We account for investments in entities in which we have less than 20% ownership interest under the cost method of accounting if we do not have the ability to exercise significant influence over the investee. During 2021, we made a $5.0 million investment in ConnectRN, a workforce optimization company; this investment is accounted for under the cost method.
In connection with the acquisition of Contessa Health ("Contessa") on August 1, 2021, we obtained interests in several joint ventures with health system partners and a professional corporation that employs clinicians. Each of these entities meets the criteria to be classified as a VIE. As of December 31, 2021, we are consolidating seven of our eight joint ventures with health system partners as well as the professional corporation as we have concluded that we are the primary beneficiary of these VIEs. We have management agreements in place with each of these entities whereby we manage the entities and run the day-to-day operations. As such, we possess the power to direct the activities that most significantly impact the economic performance of the VIEs. The significant activities include, but are not limited to, negotiating provider and payor contracts, establishing patient care policies and protocols, making employment and compensation decisions, developing the operating and capital budgets, performing marketing activities and providing accounting support. We also have the obligation to absorb any expected losses and the right to receive benefits. Additionally, from time to time we may be required to provide joint venture funding. We account for one of our joint ventures with a health system partner under the equity method of accounting as we are not considered to be the primary beneficiary of this VIE.

▶ _Data listing_

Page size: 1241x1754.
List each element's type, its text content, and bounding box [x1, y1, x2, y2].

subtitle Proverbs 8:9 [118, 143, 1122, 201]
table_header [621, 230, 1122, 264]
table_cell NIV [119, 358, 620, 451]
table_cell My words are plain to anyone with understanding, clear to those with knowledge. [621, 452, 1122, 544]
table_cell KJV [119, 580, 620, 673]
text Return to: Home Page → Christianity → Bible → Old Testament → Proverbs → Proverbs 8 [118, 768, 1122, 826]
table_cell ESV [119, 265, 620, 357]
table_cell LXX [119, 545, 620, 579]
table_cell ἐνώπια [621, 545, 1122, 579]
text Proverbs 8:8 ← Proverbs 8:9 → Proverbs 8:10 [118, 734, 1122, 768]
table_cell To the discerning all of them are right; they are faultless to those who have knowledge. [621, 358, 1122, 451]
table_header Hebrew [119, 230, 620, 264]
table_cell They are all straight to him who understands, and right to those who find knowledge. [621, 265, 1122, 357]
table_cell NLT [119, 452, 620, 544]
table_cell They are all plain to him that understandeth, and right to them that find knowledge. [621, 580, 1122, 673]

▶ _Your goal_
Proceed with the text on accounting for investments and joint ventures, starting right after its last sentence.

▶ _Reply to the task_
The terms of the agreements with each VIE prohibit us from using the assets of the VIE to satisfy the obligations of other entities. The carrying amount of the VIEs’ assets and liabilities included in our consolidated balance sheets are as follows (amounts in millions):
As of December 31, 2021
ASSETS
Current assets:
     Cash and cash equivalents$3.1 
     Patient accounts receivable2.4 
     Other current assets0.1 
          Total current assets5.6 
Property and equipment0.1 
          Total assets$5.7 
LIABILITIES
Current liabilities:
     Payroll and employee benefits$0.3 
     Accrued expenses3.4 
     Current portion of long-term obligations0.8 
          Total current liabilities4.5 
Other long-term obligations— 
          Total liabilities$4.5 
During 2021, a third-party acquired a majority of the issued and outstanding membership interests of one of our equity method investments, Medalogix, for cash, with the remaining membership interests rolling over into a newly formed entity that includes Medalogix as well as another healthcare predictive data and analytics company. We rolled over 100% of our ownership interest in Medalogix to the newly formed entity, and in connection with this transaction, we recognized a $31.1 million gain based on the purchase price of Medalogix which is reflected in gain (loss) on equity method investments within our consolidated statement of operations for the year ended December 31, 2021.
During 2020, we sold our investment in the Heritage Healthcare Innovation Fund, LP via a secondary transaction for $17.9 million which resulted in a $3.0 million loss which is reflected in gain (loss) on equity method investments within our consolidated statement of operations for the year ended December 31, 2020. The Company's original investment was made in 2010 and no longer fit within our strategic areas of focus. Proceeds from the sale were used to pay down debt and fund capital needs.